Pest or gift, they live in our memories in so many ways!
Long before the peas grow and blossom and fruit, when tomato plants are just inches high, and well before even the radishes are ready to slice, the weeds begin to grow in the garden and lawn. If the weeds happen to be dandelions, it’s not all bad news!
Love and hate
I have a long, mostly love sometimes hate, relationship with dandelions. They have been, and continue to be, some of the most beautiful bouquets in my life, picked by little hands and offered in wonderment at the beauty growing free in the world. They are priceless gifts. As children, we also teach each other to make a wish and blow the fluffy seed heads into the wind. Magical. Sometimes, those wishes came true.
Foraging with the best
My Uncle Leonard was a great forager. He used to pick the greens in early spring when they were young and he would braise them with pork parts and a bit of onion, and delighted in just this for supper. Maybe a biscuit to sop up the broth. If he was lucky, his foraging ventures would bring some fiddleheads, ramps, or delightful wild morels to the pot. He was usually lucky, but then again, he knew where and how to look. If I was lucky, he would bring me along and show me where the best stuff grew. I think of these early spring treasures as great seasonal companions on the table, and have joined them stewed, sautéed, and in soups and salads. So good, and so very nutritious, especially after a long winter without the luxury of picking something green.
A craving like no other
When I was pregnant for my second child, I craved dandelion greens, but unfortunately it was winter so I was out of luck. I tried everything, spinach, chard, even soggy-looking canned beet greens. It was really a desperate craving, with no satisfaction. They were all I wanted and I remember feeling like I must be crazy. The week after she was born, the dandelions appeared in the yard. I didn’t want them any longer.
I also tried to make dandelion wine once. It was an old recipe that mother had, but she didn’t know where she got it and said she never made it herself. I was intrigued at the idea of using weeds for a special treat. It called for baskets of dandelion flowers, honey, and beautiful citrus fruits. When it was ready to sample, its aroma was out of the world, so fragrant and enticing. I had a party and invited friends over to sample.
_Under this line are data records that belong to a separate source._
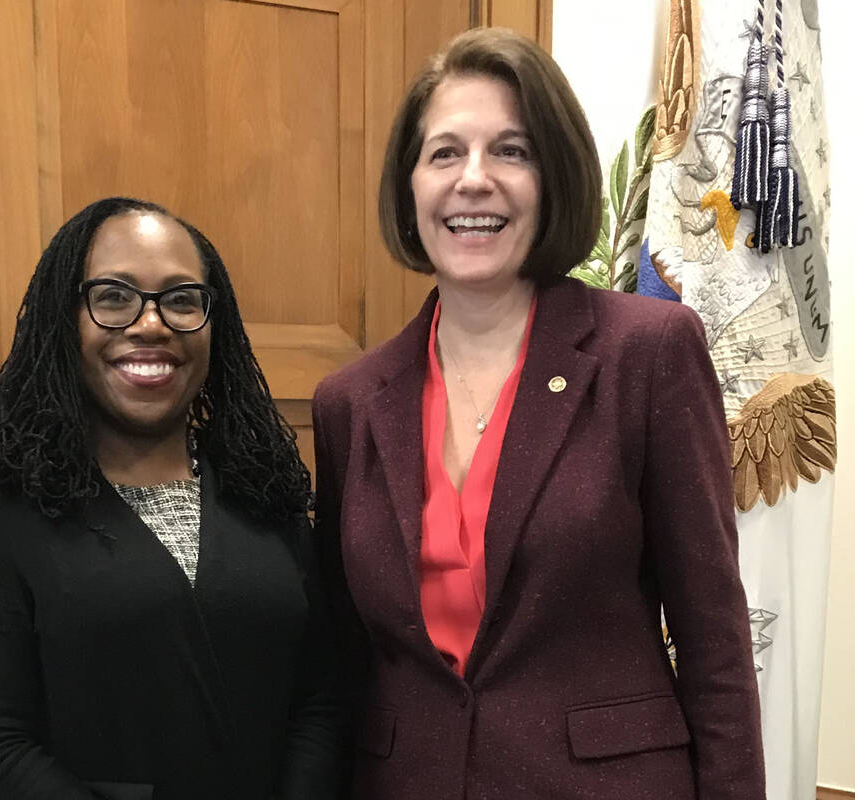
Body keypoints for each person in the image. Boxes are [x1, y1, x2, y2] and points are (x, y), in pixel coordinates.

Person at [311, 28, 764, 800]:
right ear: (409, 185)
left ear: (553, 176)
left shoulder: (645, 353)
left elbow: (714, 645)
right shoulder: (350, 402)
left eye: (511, 151)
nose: (473, 180)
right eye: (445, 153)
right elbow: (343, 665)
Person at [0, 197, 341, 800]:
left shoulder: (264, 492)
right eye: (113, 296)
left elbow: (322, 700)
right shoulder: (4, 509)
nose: (151, 324)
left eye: (181, 300)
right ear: (64, 319)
It tasted like old compost.
I don’t know to this day what I did wrong, or perhaps it was meant to taste like this? But I never gave it another try since it was so much work! That’s the hate part.
Something to love
This salad is one of the love parts, and is hardly any work at all. While dandelion greens have become a bit trendy and you can easily find them at farmers markets and co-ops, it’s fun to pick your own, right from the yard! Make sure they are not growing in a spot that has had any pesticides or herbicides applied, especially if they are growing close to a neighbor’s perfectly groomed, herbicide-manicured yard.
Every part is edible
Every inch of the dandelion plant is edible, the greens, the flower buds, the flowers. The root is dried and made into a tea, and you can usually find it in the bulk section of most food co-ops and health food stores. Probably the next wonder food, or maybe it already was but I was busy and missed it.
Degrees of bitterness
While the greens are a bit bitter, if you pick them when they are very young, the bitterness is mild. However, if you wait until they are full grown and flowering, they will be much more bitter, even for me, but you can still blanch them to remove some of that and use them in soups, stews, and stir-fries.
You may love them, or you may hate them, but they are certainly worth a try, especially after a long winter.
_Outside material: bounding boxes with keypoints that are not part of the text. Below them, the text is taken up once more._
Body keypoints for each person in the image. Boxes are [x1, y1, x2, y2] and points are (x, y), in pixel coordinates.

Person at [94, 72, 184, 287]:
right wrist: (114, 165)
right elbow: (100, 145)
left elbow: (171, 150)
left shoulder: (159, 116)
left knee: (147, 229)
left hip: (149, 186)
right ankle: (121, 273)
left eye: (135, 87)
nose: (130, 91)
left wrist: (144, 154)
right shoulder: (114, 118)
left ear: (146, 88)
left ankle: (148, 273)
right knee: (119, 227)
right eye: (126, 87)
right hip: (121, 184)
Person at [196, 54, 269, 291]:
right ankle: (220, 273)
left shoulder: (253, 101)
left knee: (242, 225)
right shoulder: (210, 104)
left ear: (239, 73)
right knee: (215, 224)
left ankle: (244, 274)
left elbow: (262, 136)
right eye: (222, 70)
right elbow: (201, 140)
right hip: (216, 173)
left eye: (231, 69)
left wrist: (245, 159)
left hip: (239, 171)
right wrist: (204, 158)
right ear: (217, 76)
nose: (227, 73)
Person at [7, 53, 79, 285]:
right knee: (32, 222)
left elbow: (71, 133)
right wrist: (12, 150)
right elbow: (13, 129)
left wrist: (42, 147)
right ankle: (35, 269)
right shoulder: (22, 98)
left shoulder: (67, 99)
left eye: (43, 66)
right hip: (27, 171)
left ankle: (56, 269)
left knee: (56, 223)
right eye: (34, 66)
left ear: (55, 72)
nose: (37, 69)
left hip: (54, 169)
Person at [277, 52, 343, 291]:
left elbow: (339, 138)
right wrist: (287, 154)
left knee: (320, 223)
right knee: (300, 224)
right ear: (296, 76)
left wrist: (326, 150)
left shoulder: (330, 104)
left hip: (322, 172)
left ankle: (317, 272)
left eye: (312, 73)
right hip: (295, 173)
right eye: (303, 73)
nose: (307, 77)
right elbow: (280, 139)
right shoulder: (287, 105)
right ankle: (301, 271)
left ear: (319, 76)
Or you can just wait until they go to seed and blow wishes into the wind.
Wild Dandelion Salad with Chickpeas and Morel Mushrooms with a Simple Lemon Vinaigrette
- Wild dandelion greens, rinsed and dried
- 1 cup cooked chickpeas (garbanzo beans)
- 4 tbsp. extra virgin olive oil
- 2 tbsp. freshly squeezed lemon juice
- 1 tsp. fresh thyme, minced
- 1 garlic clove, minced
- Salt and pepper
- 1 tbsp. fresh chives, minced
- A handful of morel mushrooms, cut in half
- A few dandelion flowers
- The zest from the lemon
Wash the greens and spin or towel dry. Set aside.
Combine the olive oil and lemon juice, whisk well, add salt and pepper to taste, along with about a tablespoon of roughly chopped dandelion leaves, thyme, and garlic. Pour this over the chickpeas and let sit for 15 minutes.
In a small skillet, add a bit of olive oil and toss in the morels with a bit of salt. Sauté until soft.
Assemble the salad: Arrange a layer of dandelion leaves and add a spoonful of the chickpeas. Toss on a few morels, and drizzle with a bit more of the dressing from the chickpeas.
Garnish with the chives and petals from the dandelions, and scatter the lemon zest on top.